Vestas Wind systems, which rely on Biginsights software and IBM supercomputers, then analyze the meteorological data to find the best place to install wind turbines and the entire wind farm. With the use of large data, the past few weeks of analytical work will now take less than 1 hours to complete.
DoCoMo the mobile phone location information and the information on the Internet, to provide customers with the nearby food and beverage information, close to the last bus time, provide the last bus information services.
Retail companies also monitor customers ' shop moves and interactions with goods. They combine these data with the transaction records to start the analysis, this approach has helped a leading retailer reduce its inventory by 17% per cent, while maintaining market share, by increasing the proportion of its own-branded goods, as well as advising on what to sell, how to place goods and when to adjust prices.
And for our special attention to the communications market, operators in large data applications are mainly reflected in the following four levels.
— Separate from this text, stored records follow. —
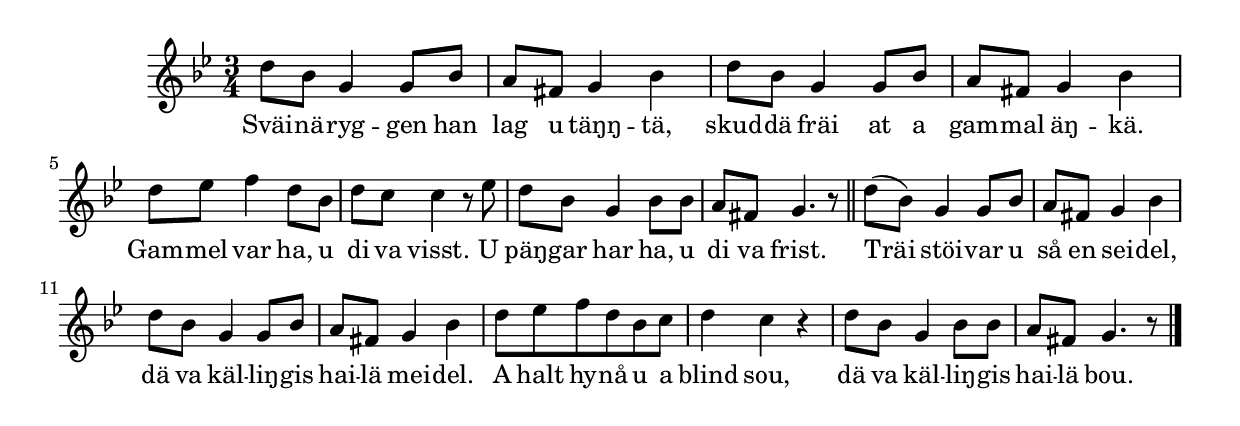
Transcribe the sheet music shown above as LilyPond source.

{
\time 3/4
\key g \minor

 d''8 bes' g'4 g'8 bes'  | 
 a' fis' g'4 bes'  | 
 d''8 bes' g'4 g'8 bes'  | 
 a' fis' g'4 bes'  | 
 d''8 ees'' f''4 d''8 bes'  | 
 d'' c'' c''4 r8 ees''  | 
 d'' bes' g'4 bes'8 bes'  | 
 a' fis' g'4. r8 \bar "||" |
 d''-( bes'-) g'4 g'8 bes'  | 
 a' fis' g'4 bes'  | 
 d''8 bes' g'4 g'8 bes'  | 
 a' fis' g'4 bes'  | 
 d''8 ees'' f'' d'' bes' c''  | 
 d''4 c'' r  | 
 d''8 bes' g'4 bes'8 bes'  | 
 a' fis' g'4. r8 \bar "|." |
 }
 \addlyrics {
     Sväi -- nä -- ryg -- gen han lag u täŋŋ -- tä, skud -- dä fräi at a
     gam -- mal äŋ -- kä. Gam -- mel var ha, u di va visst. U
     päŋ -- gar har ha, u di va frist. Träi stöi -- var u
     så en sei -- del, dä va käl -- liŋ -- gis hai -- lä mei -- del.
     A halt hy -- nå u a blind sou, dä va käl -- liŋ -- gis hai -- lä bou.
}
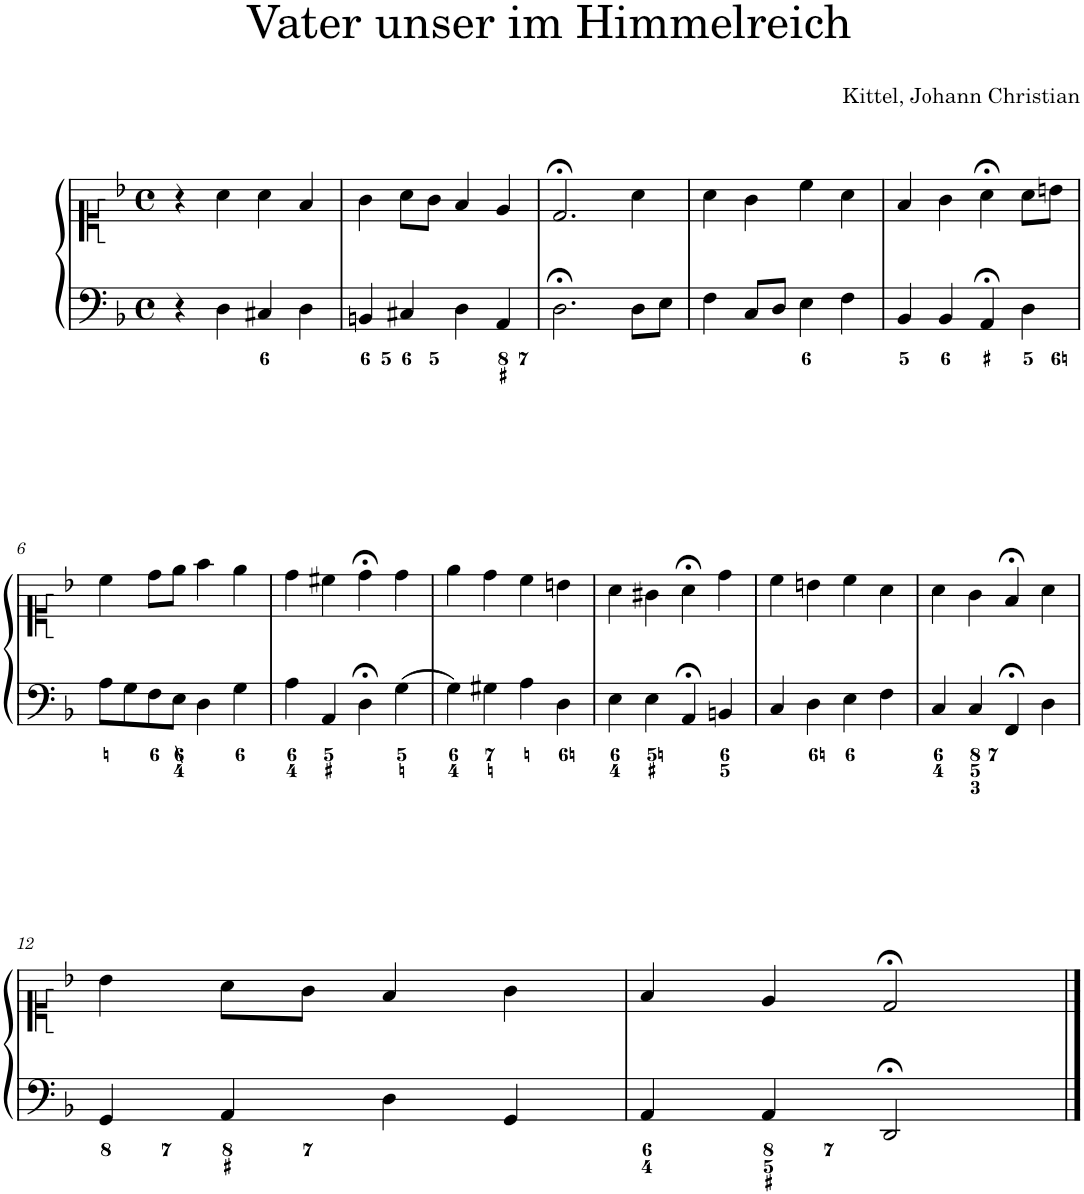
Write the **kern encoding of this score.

**kern	**kern
*part1	*part1
*staff2	*staff1
*I"Piano	*
*I'Pno.	*
*clefF4	*clefC1
*k[b-]	*k[b-]
*M4/4	*M4/4
*met(c)	*met(c)
=1	=1
4r	4r
4D\	4a\
4C#X/	4a\
4D\	4f/
=2	=2
4BBn/	4g\
4C#X/	8a\L
.	8g\J
4D\	4f/
4AA/	4e/
=3	=3
2.D;<\	2.d;</
8D\L	4a\
8E\J	.
=4	=4
4F\	4a\
8C/L	4g\
8D/J	.
4E\	4cc\
4F\	4a\
=5	=5
4BB-/	4f/
4BB-/	4g\
4AA;</	4a;<\
4D\	8a\L
.	8bn\J
!!LO:LB:g=z
=6	=6
8A\L	4cc\
8G\	.
8F\	8dd\L
8E\J	8ee\J
4D\	4ff\
4G\	4ee\
=7	=7
4A\	4dd\
4AA/	4cc#X\
4D;<\	4dd;<\
4G\	4dd\
=8	=8
4G\	4ee\
4G#X\	4dd\
4A\	4cc\
4D\	4bn\
=9	=9
4E\	4a\
4E\	4g#X\
4AA;</	4a;<\
4BBn/	4dd\
=10	=10
4C/	4cc\
4D\	4bn\
4E\	4cc\
4F\	4a\
=11	=11
4C/	4a\
4C/	4g\
4FF;</	4f;</
4D\	4a\
!!LO:LB:g=z
=12	=12
4GG/	4b-\
4AA/	8a\L
.	8g\J
4D\	4f/
4GG/	4g\
=13	=13
4AA/	4f/
4AA/	4e/
2DD;</	2d;</
==	==
*-	*-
At the market level, operators can use large data for their own product services, through large data analysis of user behavior, improve product design, and through user preference analysis, timely and accurate business recommendations, strengthen customer care, so you can continuously improve the user experience, increase the user's information consumption and the viscosity of the operator;
At the network level, we can analyze the traffic flow and flow direction of the network through large data, adjust the resource allocation in time, and analyze the network log, optimize the whole network, improve the network quality and network utilization;
In the enterprise management level, through the business, resources, financial and other types of data analysis, quickly and accurately determine the company's management and market competition strategy;
In the business innovation level, can ensure that the user's privacy is not violated under the premise of in-depth data processing, providing information services, to create new value for enterprises. In this way, the large data will help the operator to realize the transformation from the Network service provider to the information service provider.
In short, operators are seeking to maximize the value of their own data, improve operational efficiency, reduce operational costs, improve customer care quality, enhance operational capacity, open up business market, accelerate the integration of ICT.
As the leader of large data technology, ZTE mainly based on operators ' data and industry data, and developed a complete set of industry-leading data application in the application and development of large data across telecommunications, finance, transportation, Internet and other industries.
Taking shop location as an example, combining user location data and portrait shop location, overcoming the limitation of traditional artificial location, helping commercial users to low-cost fast and accurate location, realize the deep bundle of value-added business and commercial customers, and enhance the stickiness of value customers.
If the large data is applied to the passenger flow analysis, the real-time data of the user's position signal is collected, the regional passenger density and the crowd flow track are dynamically presented, and the crowd activity rules are found and predicted, which meet the needs of the municipal department's Road Traffic Planning and emergency safety control.
There are intelligent operation applications, based on large data new network Regulation Network optimization solutions to refine operations-oriented, taking the customer experience promotion as the target, taking the network Regulation Network excellent performance index quantification, the scientific assessment forecast and the accurate resources launch as the hand, through introducing the new data source and adopting the massive data processing way For network construction planning and optimization to provide a strong support and protection.